Activity:
Reproduce the records precisely. Omit every picture.

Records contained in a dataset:
____________

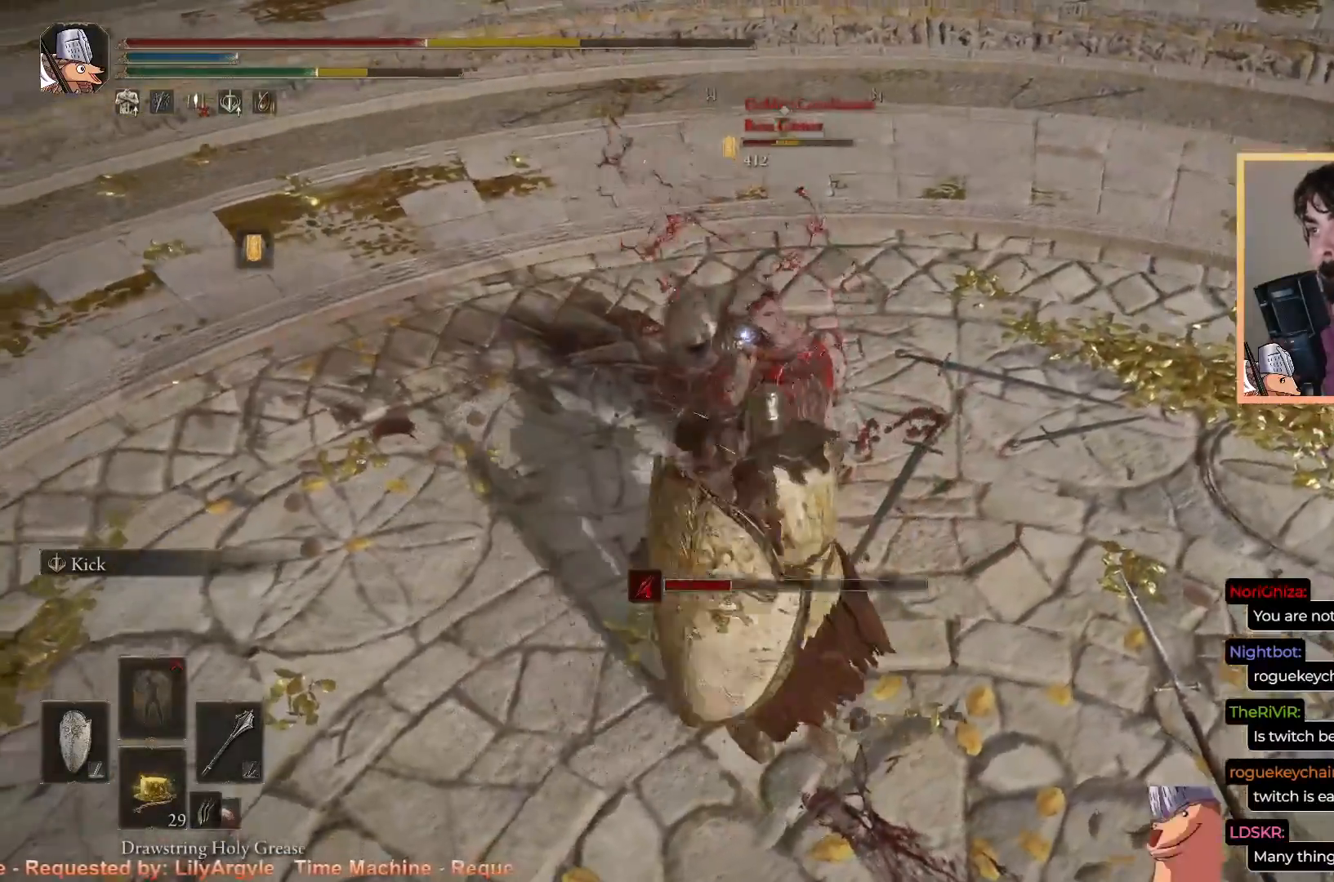
{"buttons": [], "left_stick": "up-right", "right_stick": "center", "events": [[100, "R2", "down"], [233, "R2", "up"], [450, "left_stick", "up-right"]]}
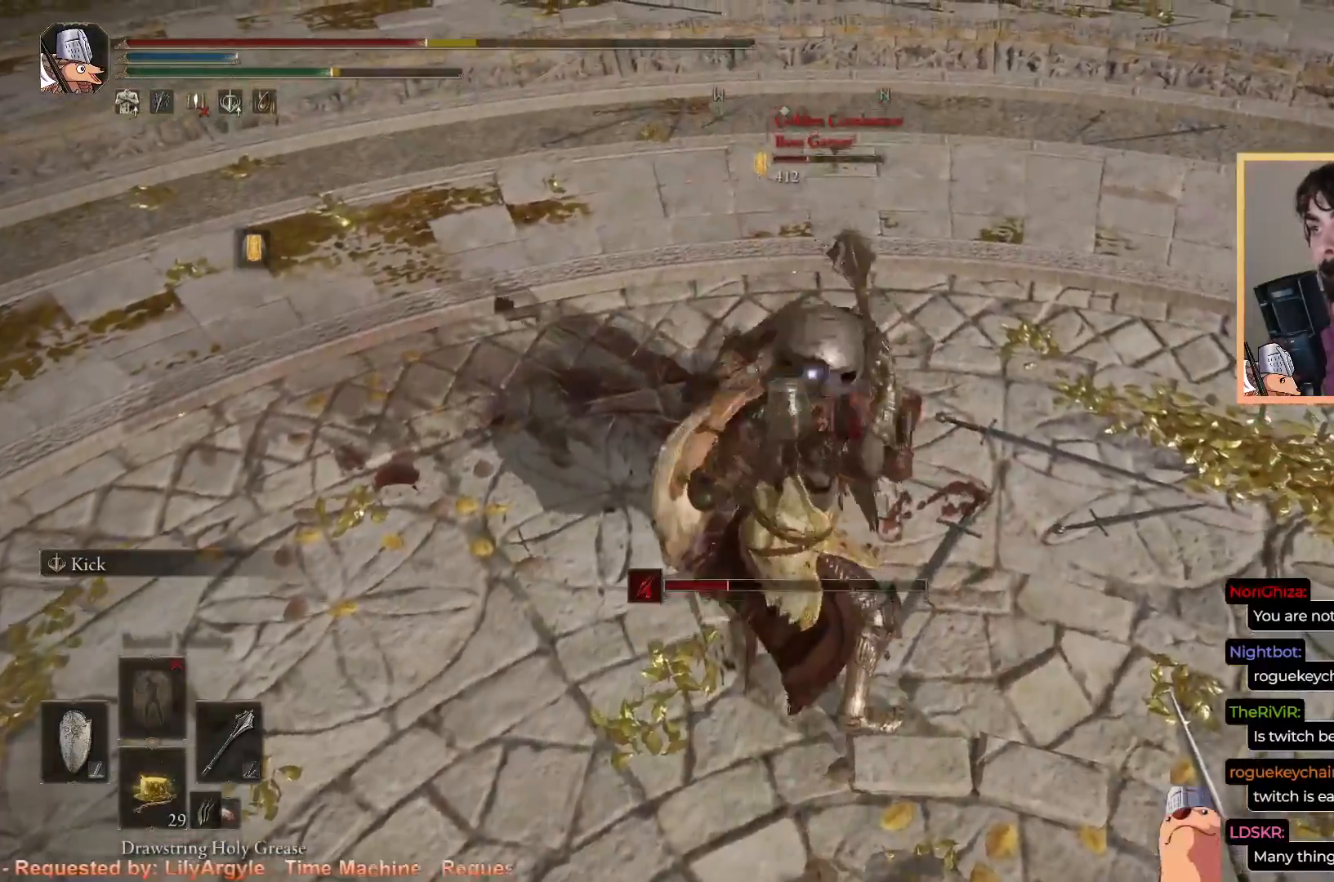
{"buttons": [], "left_stick": "up-right", "right_stick": "center", "events": []}
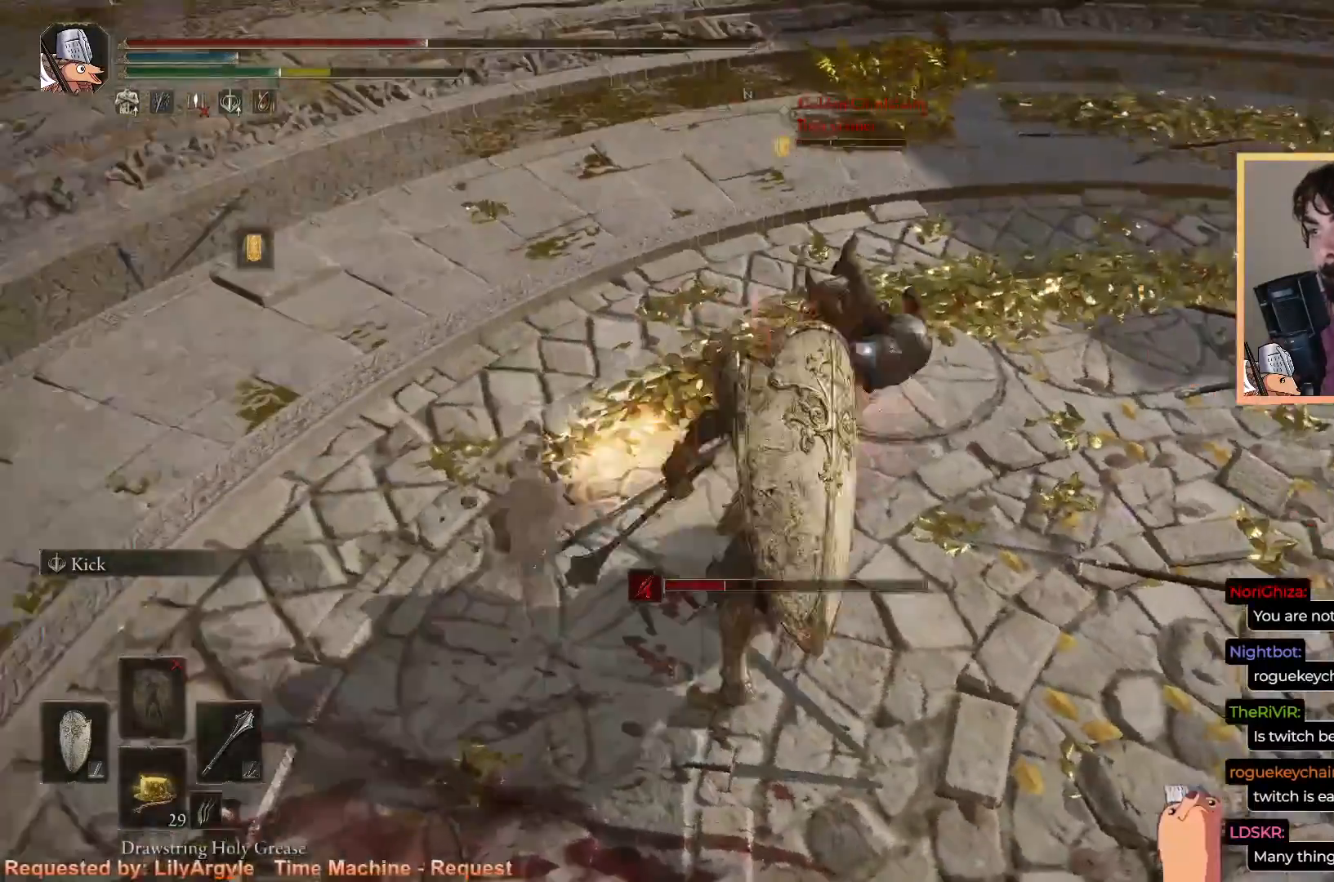
{"buttons": ["L1"], "left_stick": "up-right", "right_stick": "center", "events": [[383, "L1", "down"]]}
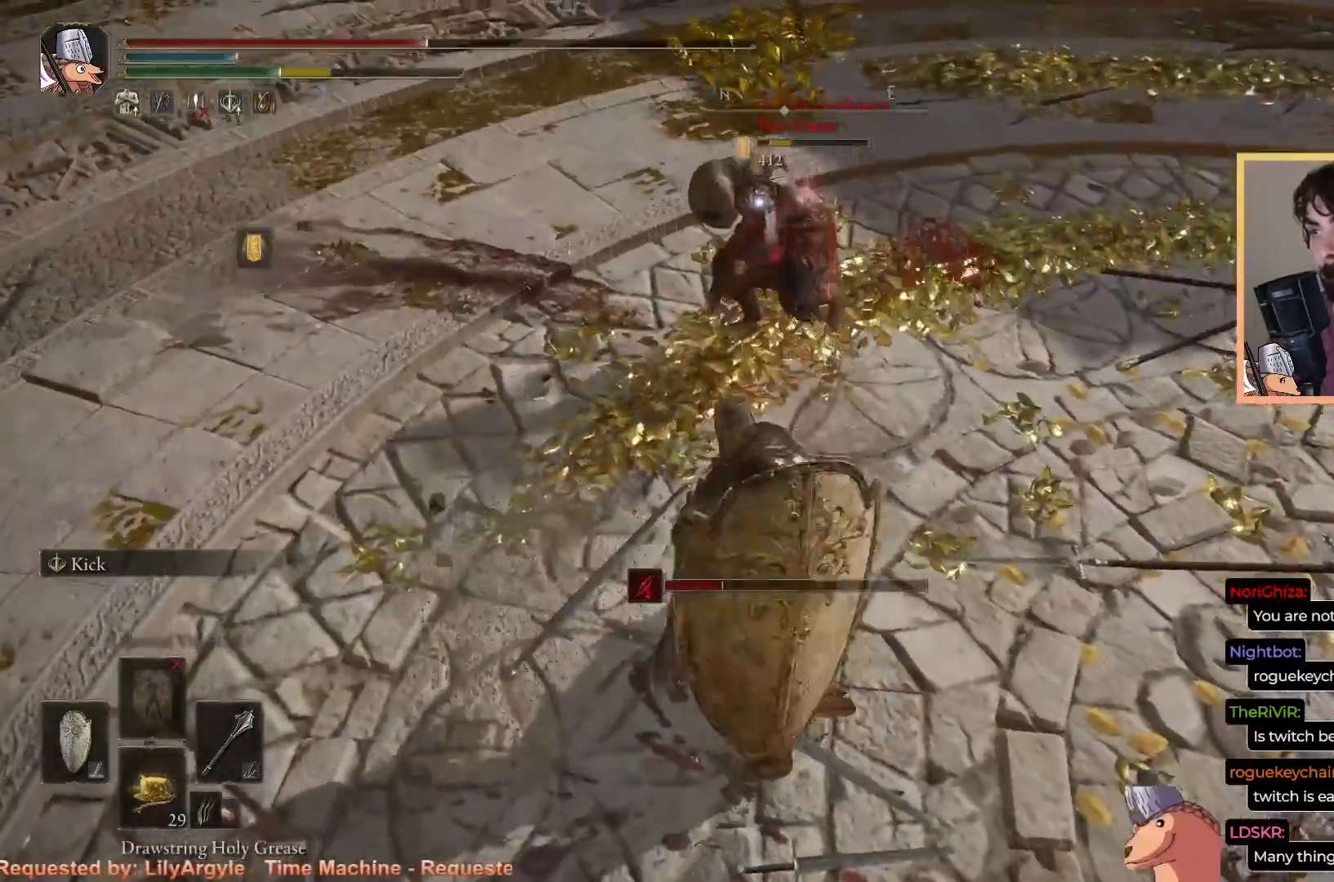
{"buttons": [], "left_stick": "up", "right_stick": "center", "events": [[167, "L1", "up"], [317, "R2", "down"], [333, "left_stick", "up"], [450, "R2", "up"]]}
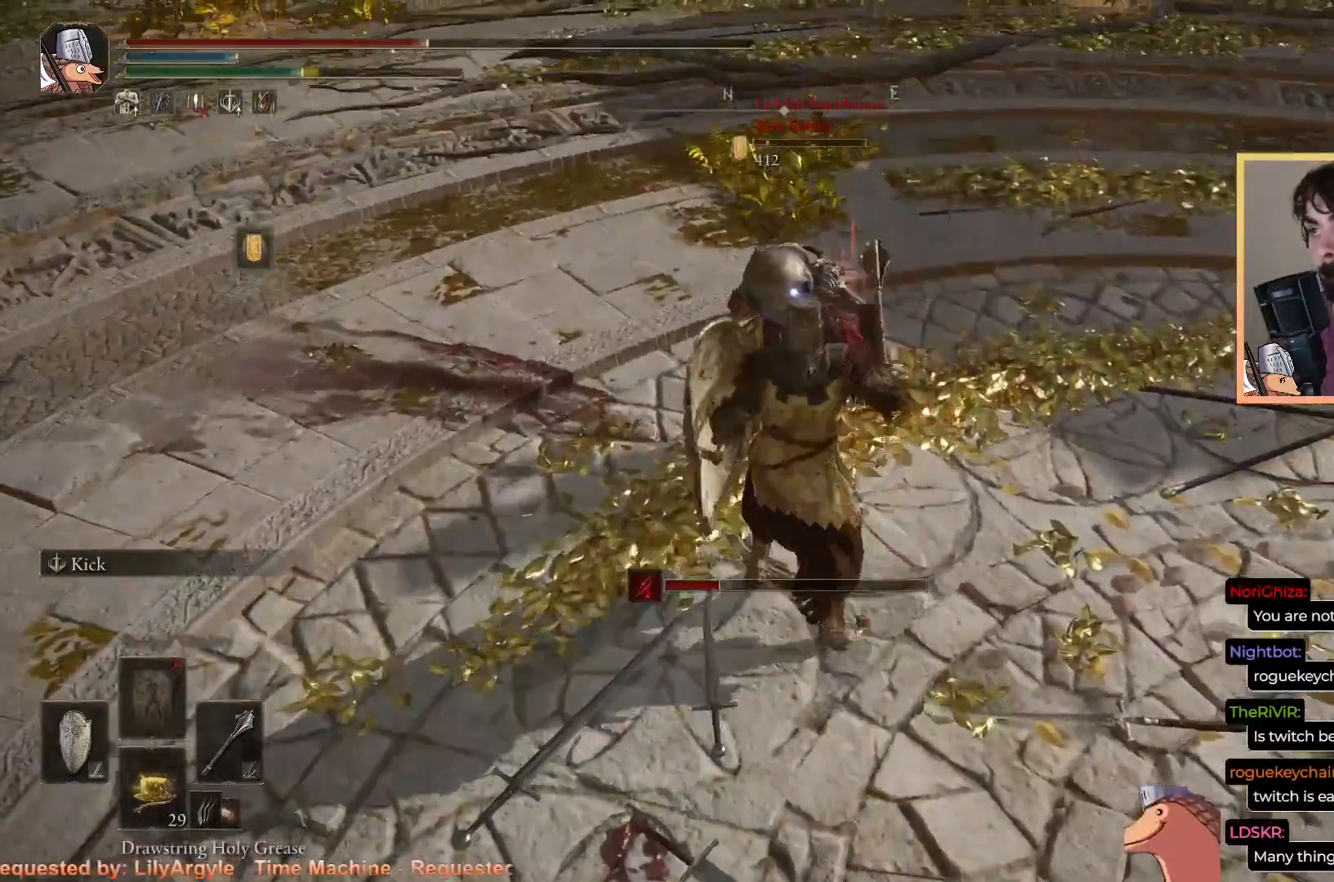
{"buttons": [], "left_stick": "up-right", "right_stick": "center", "events": [[167, "left_stick", "up-right"]]}
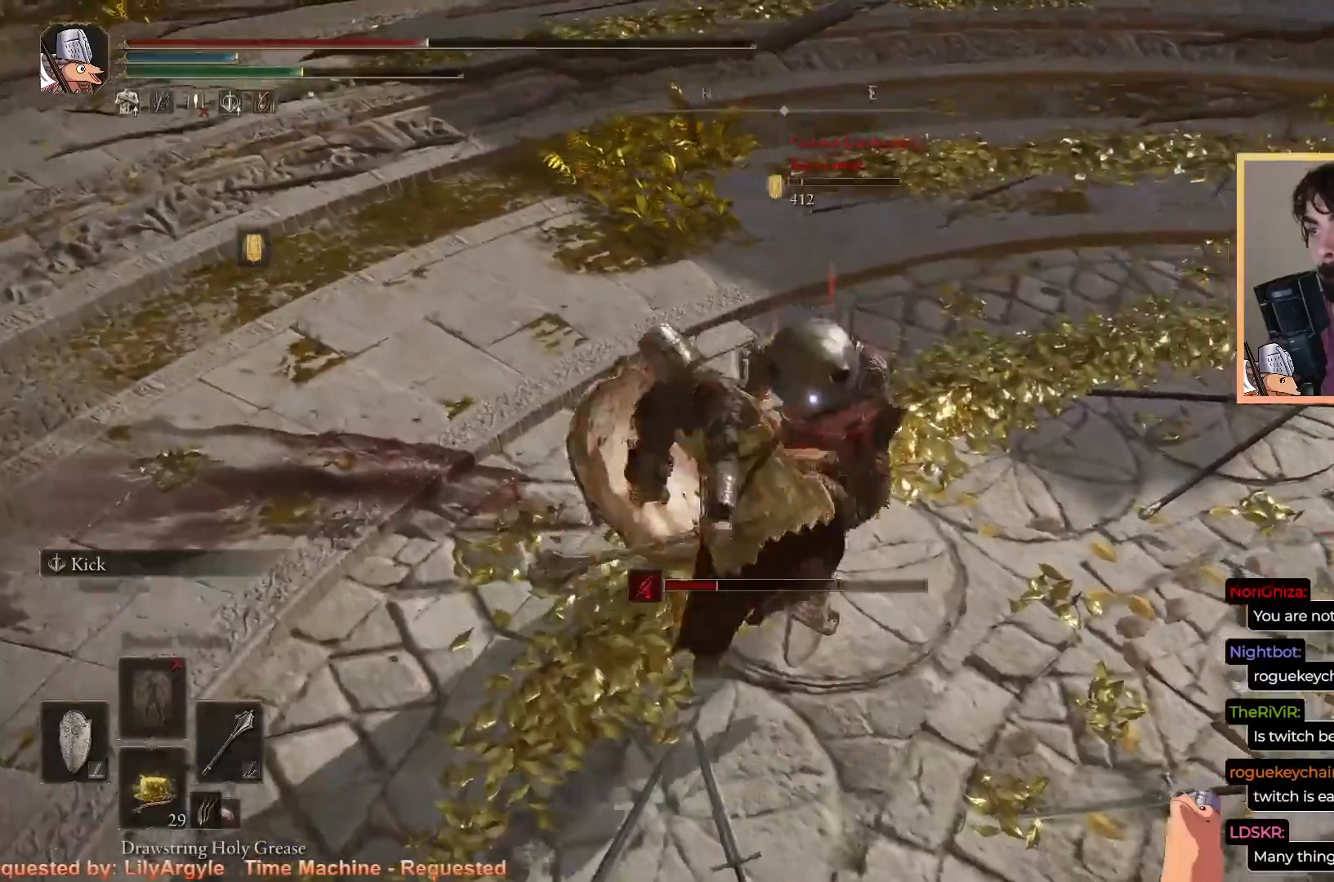
{"buttons": ["R1"], "left_stick": "up-right", "right_stick": "center", "events": [[500, "R1", "down"]]}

____________

Response for this exercise:
{"buttons": [], "left_stick": "up-right", "right_stick": "center", "events": [[100, "R2", "down"], [233, "R2", "up"], [450, "left_stick", "up-right"]]}
{"buttons": [], "left_stick": "up-right", "right_stick": "center", "events": []}
{"buttons": ["L1"], "left_stick": "up-right", "right_stick": "center", "events": [[383, "L1", "down"]]}
{"buttons": [], "left_stick": "up", "right_stick": "center", "events": [[167, "L1", "up"], [317, "R2", "down"], [333, "left_stick", "up"], [450, "R2", "up"]]}
{"buttons": [], "left_stick": "up-right", "right_stick": "center", "events": [[167, "left_stick", "up-right"]]}
{"buttons": ["R1"], "left_stick": "up-right", "right_stick": "center", "events": [[500, "R1", "down"]]}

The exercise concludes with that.